Exercise – In the data below, find each line that contains the word "Table" and copy it.

[Saved data entries]
··········

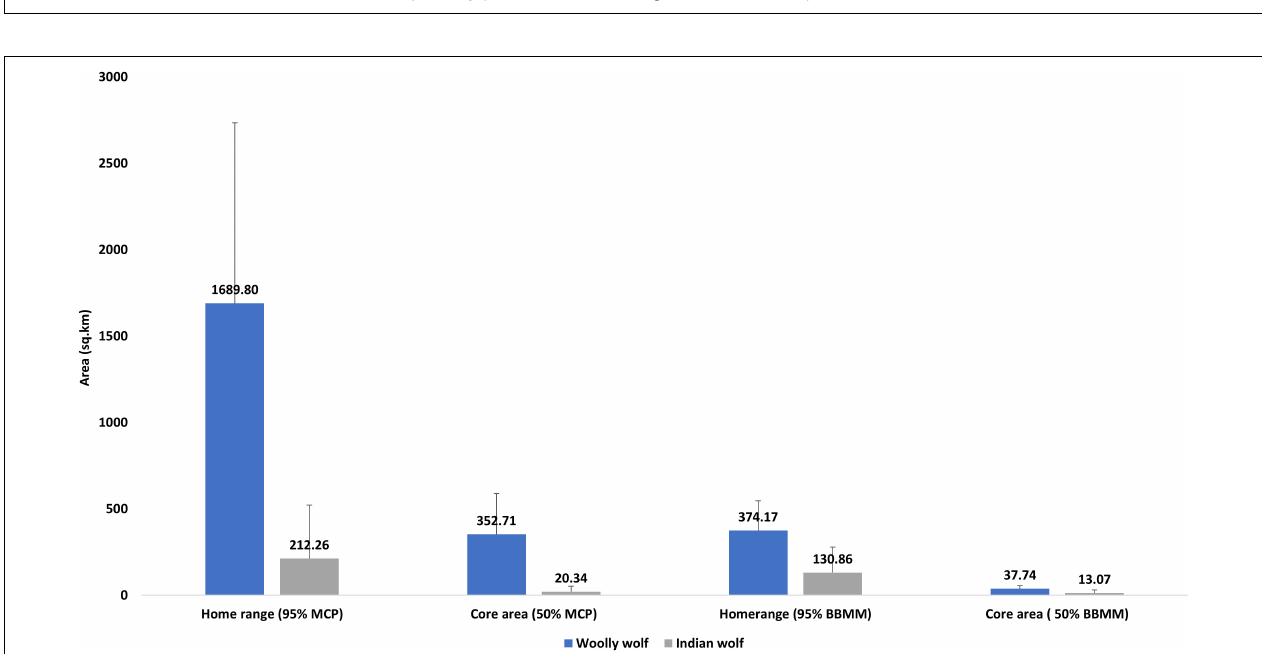
FIGURE 3 | Comparison of the home ranges (95% MCP and BBMM) and core area (50% MCP and BBMM) used by the Woolly and Indian wolf (MCP; minimum convex polygon; BBMM: brownian bridge movement model).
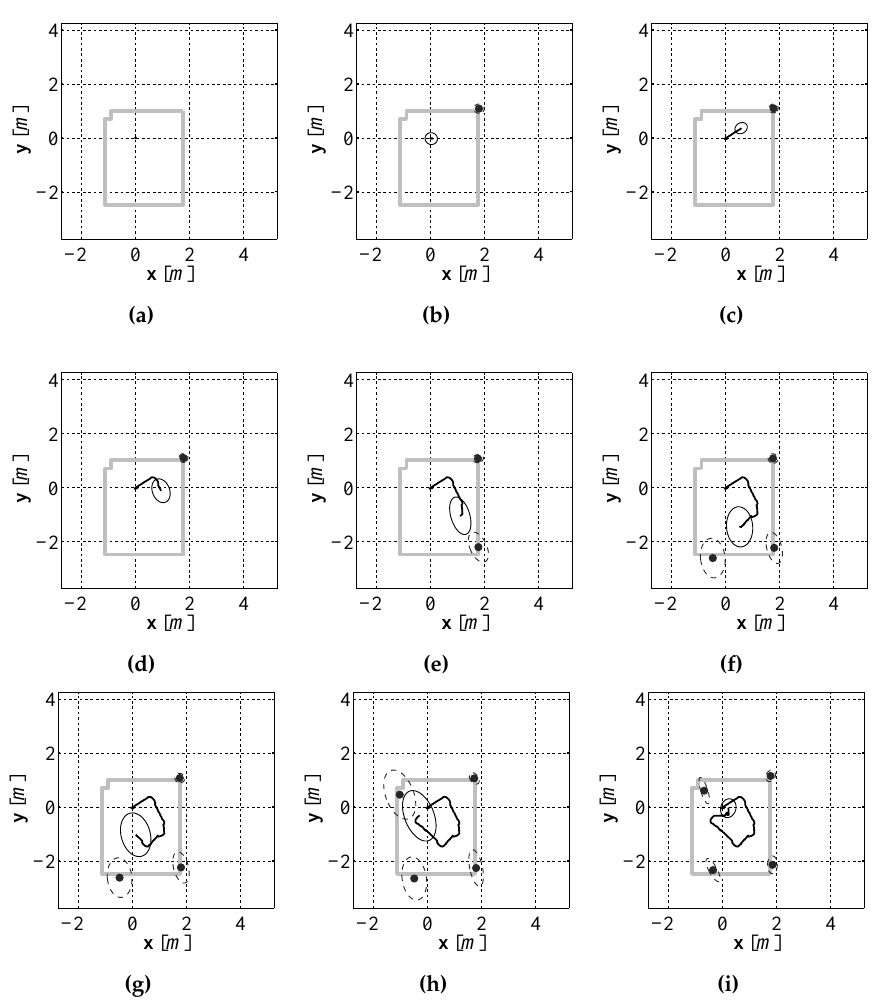
Figure 26. Evenly spaced sequence of path and map estimates, ( a )–( i ), produced by the FastSLAM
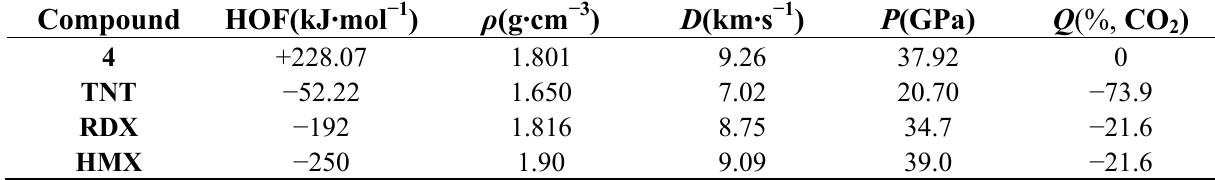
Table 3. The comparison of some properties of compound 4 , TNT, RDX and HMX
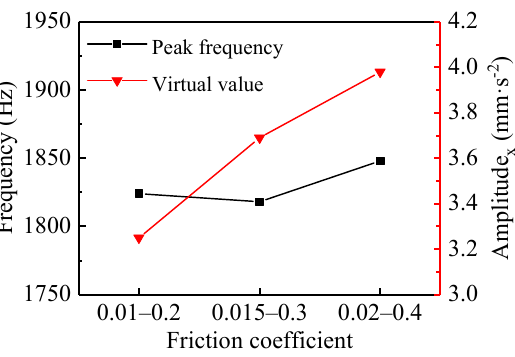
Figure 6. The peak frequency and root mean square (RMS) in the x-direction with di ff erent friction coe ffi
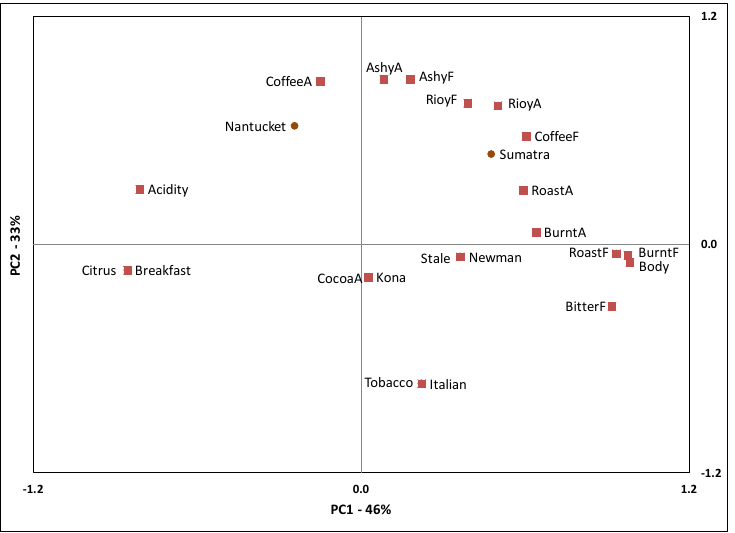
Figure 1. Principal component analysis (PCA) biplot of the sensory profiles of the six coffees generated by the coffee panel.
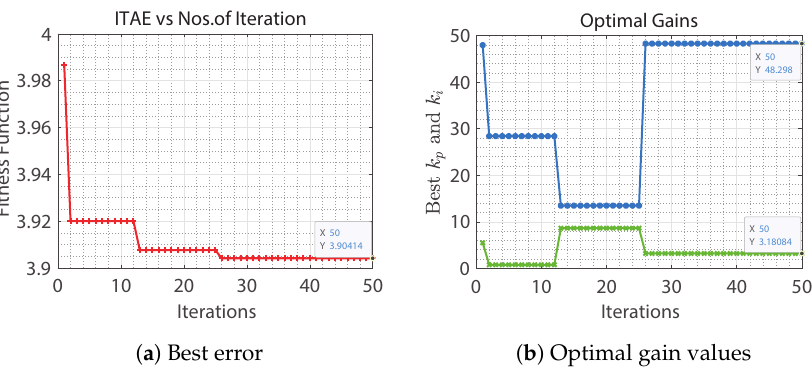
Figure 2. Cuckoo search algorithm for speed control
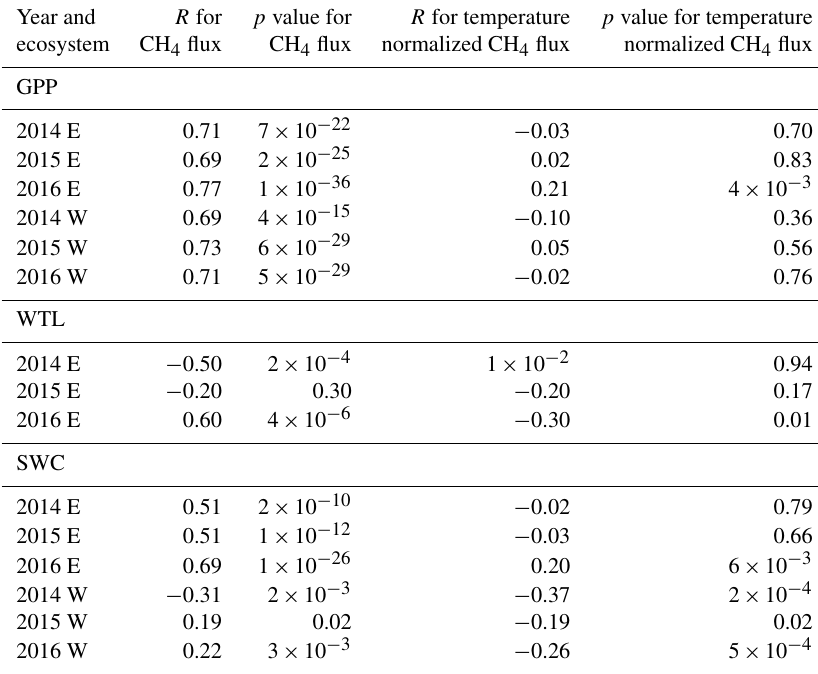
Table 6. Summary of controlling factors before and after temperature normalization.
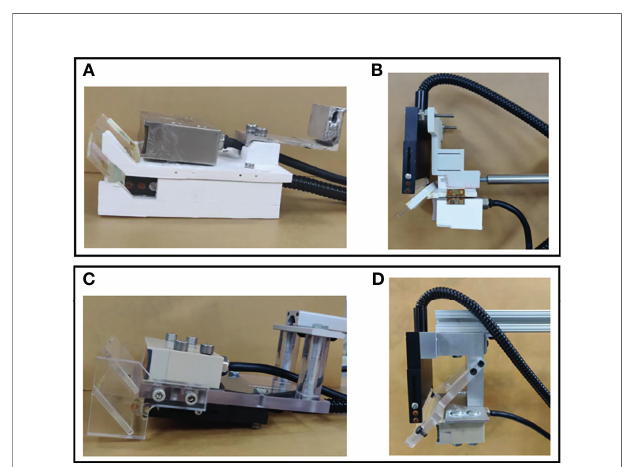
FIGURE 2 | Design of the transducer- fi ber combiner. The fi rst row shows photos from the DSM-1 system, and the second row shows the photos from the DSM-2 system. (A) 3D-printed bottom transducer- fi ber set. (B) 3D- printed top transducer- fi ber set. (C) Precisely machined aluminum-acrylic bottom transducer- fi ber set. (D) Precisely machined aluminum-acrylic top transducer- fi ber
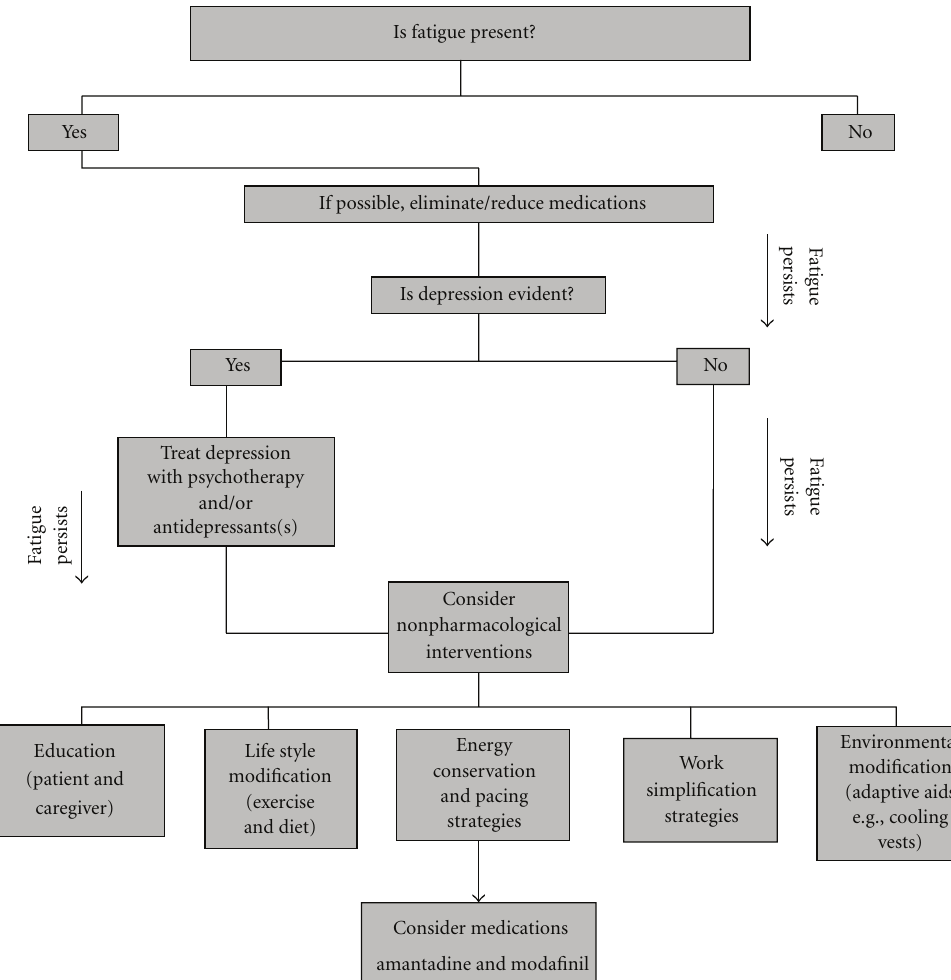
Figure 3: Clinical decision making flow chart for treating fatigue in MS. (Adapted from: MacAllister and Krupp [48].)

··········

Your solution –
Table 3. The comparison of some properties of compound 4 , TNT, RDX and HMX
Table 6. Summary of controlling factors before and after temperature normalization.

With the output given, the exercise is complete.